Like the image above, a subquery is a query written inside another query. It is a nested query that can retrieve data from several tables. It can also be used as a special filter based on the results of other queries.
The SQL execution order usually starts from the subquery, the nested query, then the parent query.
In this article, we will look at the use cases of subqueries and how you can use them to make a big difference.
SCENERIO 1:
Company A was trying to upskill her employees and asked them to purchase a course with an offer of a 60% discount. Let’s say we have two tables, “Employee” and “Order”.
You want to see employees that have already made an order or purchased. This can be achieved using a subquery.
SELECT employee_name
FROM employee
WHERE employee_id IN (SELECT employee_id FROM order);
In the example above, SQL executes the subquery first which is the ‘SELECT employee_id FROM order’. The subquery retrieves the employee IDs from the Order table. The second order of execution is the parent or outer query which is ‘SELECT employee_name FROM employee’.
The parent query fetches only the names of employees from the Employee table that have already purchased the course by using the employee_id from the Order table.
Furthermore, we also want to see employees who earn more than the average salary in the organization.
SELECT employee_name, salary
FROM employees
WHERE salary > (
SELECT AVG(salary)
FROM employees
WHERE department_id = employees.department_id
);
SCENERIO 2:
As a data analyst in a distribution company, you want to check for products being ordered and products a customer already purchased. A subquery can be used to derive this.
SELECT product_name
FROM products
WHERE product_id IN (
SELECT product_id
FROM order_details
WHERE order_id IN (
SELECT order_id
FROM orders
WHERE customer_id = 10
)
);
The SQL execution order runs ‘SELECT order_id FROM orders’ then runs ‘SELECT product_id FROM order_details’ given where order_id exists in the Orders table and finally, run the parent query by retrieving the product names from the product table where the condition stated in the above query is satisfied.
SCENERIO 3:
A new product known as Maggie was launched and you want to see customers who have placed more orders than the average number of orders per customer for the new product.

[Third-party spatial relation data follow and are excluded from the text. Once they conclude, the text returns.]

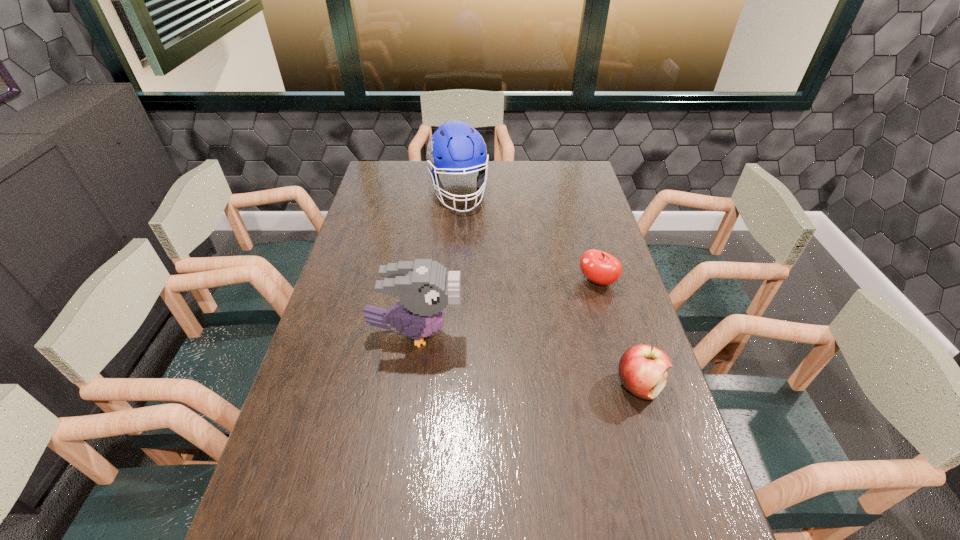
The height and width of the screenshot is (540, 960). What are the coordinates of `vacant region located on the stem of the third nearest object` in the screenshot? It's located at (521, 346).

Locate an element on the screen. The width and height of the screenshot is (960, 540). free location located 0.180m on the stem of the third nearest object is located at coordinates (550, 321).

Locate an element on the screen. This screenshot has width=960, height=540. vacant position located 0.360m on the stem of the third nearest object is located at coordinates (510, 356).

The width and height of the screenshot is (960, 540). Find the location of `object present at the far edge`. object present at the far edge is located at coordinates (455, 147).

The height and width of the screenshot is (540, 960). I want to click on object at the left edge, so click(x=424, y=287).

The height and width of the screenshot is (540, 960). In order to click on free space at the far edge of the desktop in this screenshot , I will do [x=516, y=179].

In the image, there is a desktop. At what (x,y) coordinates should I click in order to perform the action: click on vacant area at the near edge. Please return your answer as a coordinate pair (x, y). The image size is (960, 540). Looking at the image, I should click on (504, 521).

Where is `vacant region at the left edge of the desktop`? Image resolution: width=960 pixels, height=540 pixels. vacant region at the left edge of the desktop is located at coordinates (360, 271).

I want to click on vacant space at the right edge of the desktop, so (589, 212).

Find the location of a particular element. The image size is (960, 540). free space at the far left corner is located at coordinates (399, 178).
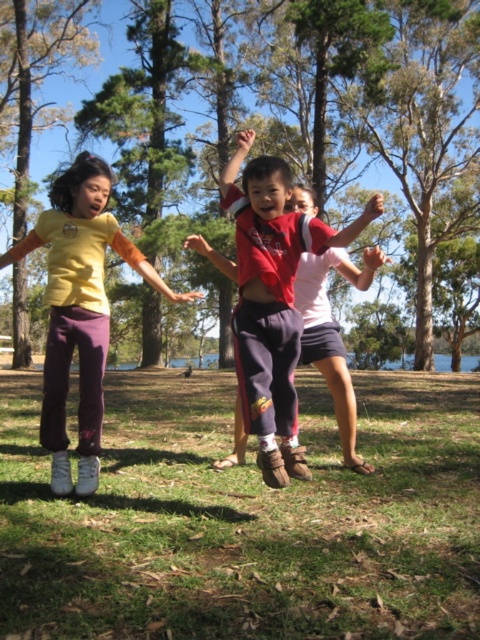
Who is lower down, green grass at lower center or reddish-brown cotton shorts at center?

Positioned lower is green grass at lower center.

Is green grass at lower center thinner than reddish-brown cotton shorts at center?

No.

Does point (59, 592) lie in front of point (297, 452)?

Yes, it is.

Locate an element on the screen. This screenshot has height=640, width=480. green grass at lower center is located at coordinates (245, 518).

Does reddish-brown cotton shorts at center have a smaller size compared to matte yellow shirt at center?

Incorrect, reddish-brown cotton shorts at center is not smaller in size than matte yellow shirt at center.

Is reddish-brown cotton shorts at center further to the viewer compared to matte yellow shirt at center?

No, it is not.

Is point (336, 246) farther from camera compared to point (101, 356)?

That is False.

The height and width of the screenshot is (640, 480). Identify the location of reddish-brown cotton shorts at center. (272, 296).

Is green grass at lower center positioned behind matte yellow shirt at center?

No, green grass at lower center is closer to the viewer.

Looking at this image, who is more distant from viewer, (320, 595) or (97, 385)?

Point (97, 385)

Locate an element on the screen. The image size is (480, 640). green grass at lower center is located at coordinates (245, 518).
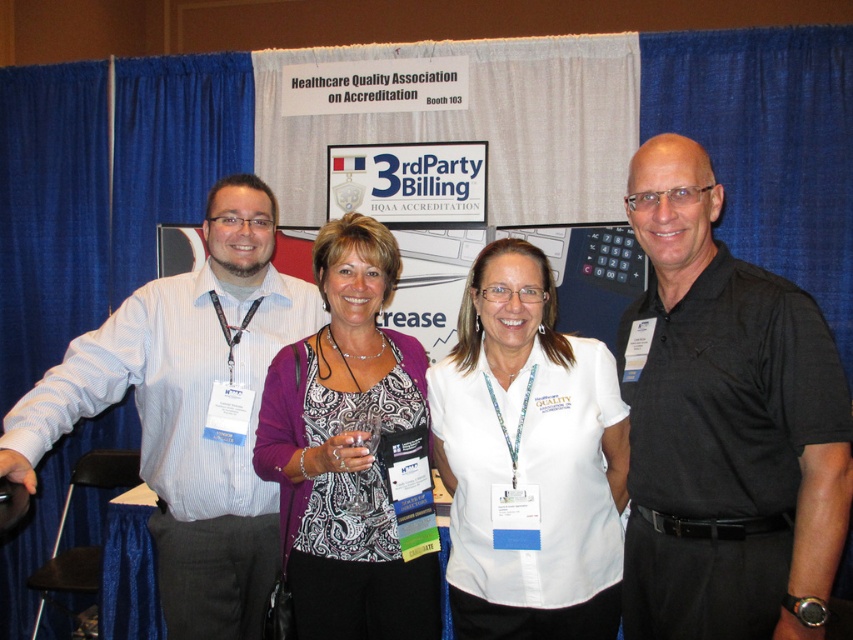
You are standing at the booth and want to place a new sign between the two points, point [753,292] and point [344,369]. Since the sign must be placed equidistant from both points, where should it be positioned?

The sign should be placed at the midpoint between the two points. To calculate this, average the x and y coordinates of both points. The midpoint would be at x coordinate 0.518 and y coordinate 0.644. Therefore, the sign should be placed at point 0.518, 0.644.

You are at a conference and need to locate the person wearing the white striped shirt at center. According to the 2D coordinates provided, where should you look on the screen to find them?

The white striped shirt at center is located at the 2D coordinates point (189, 410) on the screen.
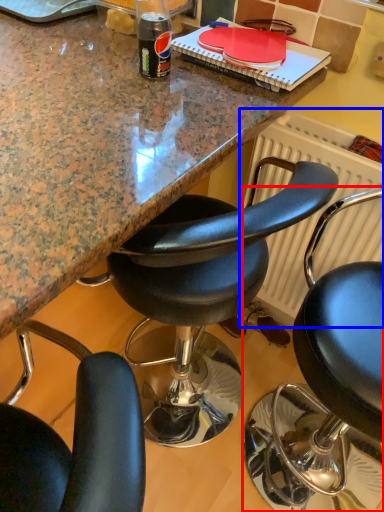
Question: Among these objects, which one is farthest to the camera, chair (highlighted by a red box) or radiator (highlighted by a blue box)?

Choices:
 (A) chair
 (B) radiator

Answer: (B)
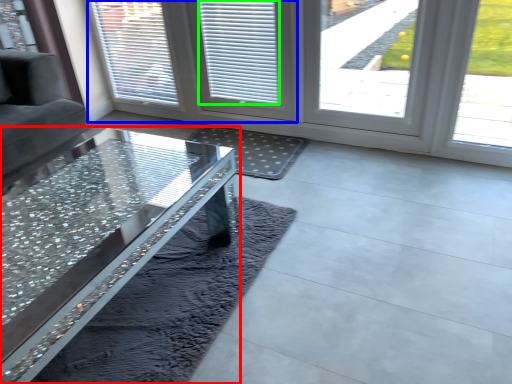
Question: Which object is positioned farthest from table (highlighted by a red box)? Select from screen door (highlighted by a blue box) and blind (highlighted by a green box).

Choices:
 (A) screen door
 (B) blind

Answer: (A)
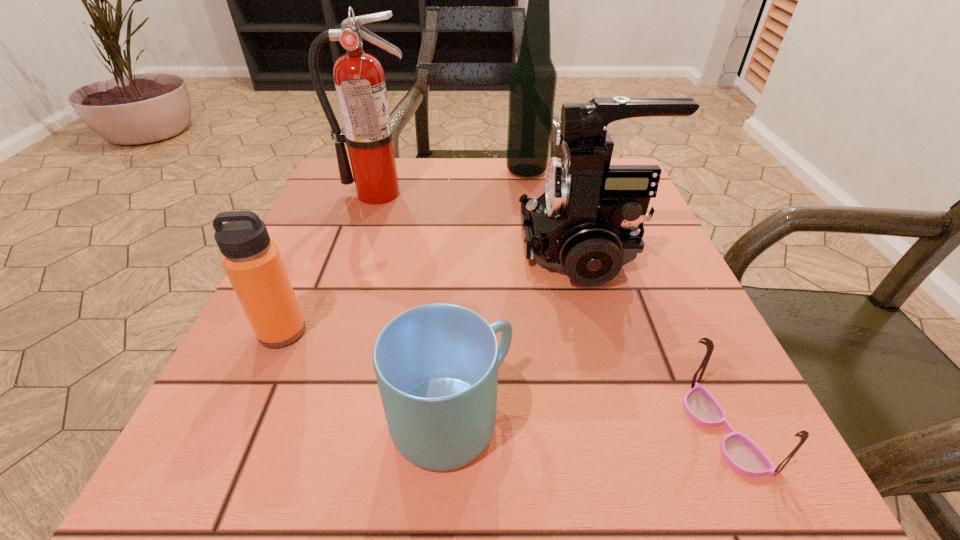
The image size is (960, 540). I want to click on free location at the right edge, so click(648, 404).

The width and height of the screenshot is (960, 540). In order to click on vacant space at the near left corner in this screenshot , I will do `click(284, 456)`.

In the image, there is a desktop. Where is `free region at the far right corner`? free region at the far right corner is located at coordinates (560, 159).

The height and width of the screenshot is (540, 960). In order to click on blank region between the farthest object and the spectacles in this screenshot , I will do `click(625, 301)`.

This screenshot has width=960, height=540. In order to click on blank region between the mug and the shortest object in this screenshot , I will do `click(588, 425)`.

I want to click on vacant area between the spectacles and the fourth shortest object, so click(654, 341).

Image resolution: width=960 pixels, height=540 pixels. What are the coordinates of `vacant area that lies between the spectacles and the third nearest object` in the screenshot? It's located at (503, 381).

Locate an element on the screen. free space between the farthest object and the second farthest object is located at coordinates (452, 183).

Locate an element on the screen. This screenshot has height=540, width=960. vacant space that is in between the farthest object and the thermos bottle is located at coordinates (404, 252).

At what (x,y) coordinates should I click in order to perform the action: click on free space between the third object from left to right and the thermos bottle. Please return your answer as a coordinate pair (x, y). This screenshot has width=960, height=540. Looking at the image, I should click on 367,376.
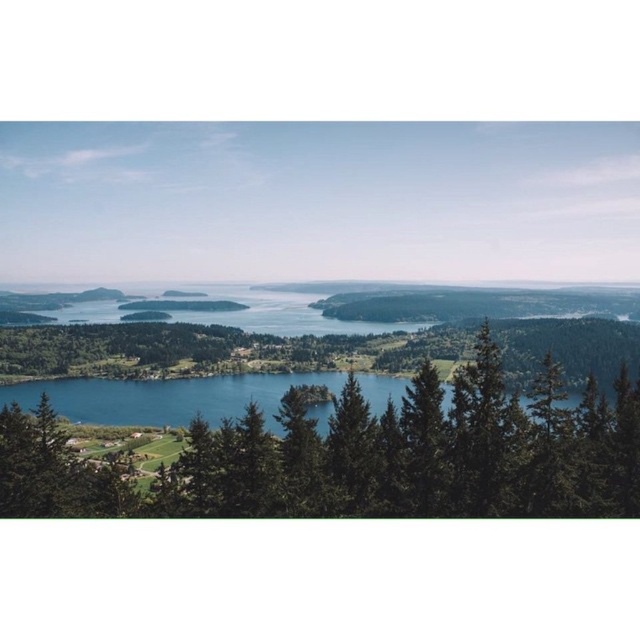
Is point (445, 435) behind point (182, 381)?

No, it is in front of (182, 381).

Can you confirm if green textured tree at center is smaller than blue water at center?

No, green textured tree at center is not smaller than blue water at center.

This screenshot has width=640, height=640. What do you see at coordinates (362, 456) in the screenshot?
I see `green textured tree at center` at bounding box center [362, 456].

Image resolution: width=640 pixels, height=640 pixels. I want to click on green textured tree at center, so click(x=362, y=456).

SELECT customer_id, COUNT(*) AS order_count
FROM orders
GROUP BY customer_id
HAVING COUNT(*) > (SELECT AVG(order_count) FROM (
SELECT customer_id, COUNT(*) AS order_count
FROM orders
WHERE product = 'Maggie'
GROUP BY customer_id
) AS avg_orders);
However, there can be complex SQL queries, and using a subquery might not be the best option. CTE, known as Common Table Expression, is an advanced SQL trick that can help you better and allows for query optimization.
CTEs in this case, make your query easier to read and understand at first glance hence why I’d prefer CTEs rather than using multiple nested queries.
Let’s look at a use case where you are to join multiple tables.
We will be making use of subquery in this scenario:
SELECT A.id, A.name, B.product, B.amount, C.country, C.state, C.lga, from (
SELECT id, name
FROM users
WHERE tbl_dt = '20230510'
) table_a A
LEFT JOIN
(
SELECT product, amount
FROM orders
WHERE total>100 and tbl_dt = '20230510'
) table_b B
ON A.user_id = B.id
LEFT JOIN
(
SELECT country, state, lga
FROM region
WHERE tbl_dt = '20230510'
) table_c C
ON A.user_id = C.id
Instead of the above query, a CTE can also be used to achieve this.
WITH table_a AS (
SELECT id, name
FROM users
WHERE tbl_dt = '20230510'
),
table_b AS (
SELECT product,amount
FROM orders
WHERE total>100 and tbl_dt = '20230510'
),
table_c AS(
SELECT country, state, lga
FROM region
WHERE tbl_dt = '20230510'
)
SELECT A .id, A.name, B.product, B.amount, C.country, C.state, C.lga, from
FROM table_a A
LEFT JOIN table_b B ON A.user_id = B.id
LEFT JOIN table_c C ON A.user_id = C.id
As seen in the above query, it can be easily read and allows for optimization.
CONCLUSION: A subquery is a powerful tool that allows us to retrieve specified data from different tables, extract complex insights, and filter and aggregate data dynamically which also empowers data professionals.
However, maximizing the use of subqueries and considering their performance implications is important, especially with large datasets.
Finally, it is essential to note that it is best to focus on the fundamentals and the application of your knowledge by working on projects. With constant practice, you get better and understand how it is being used.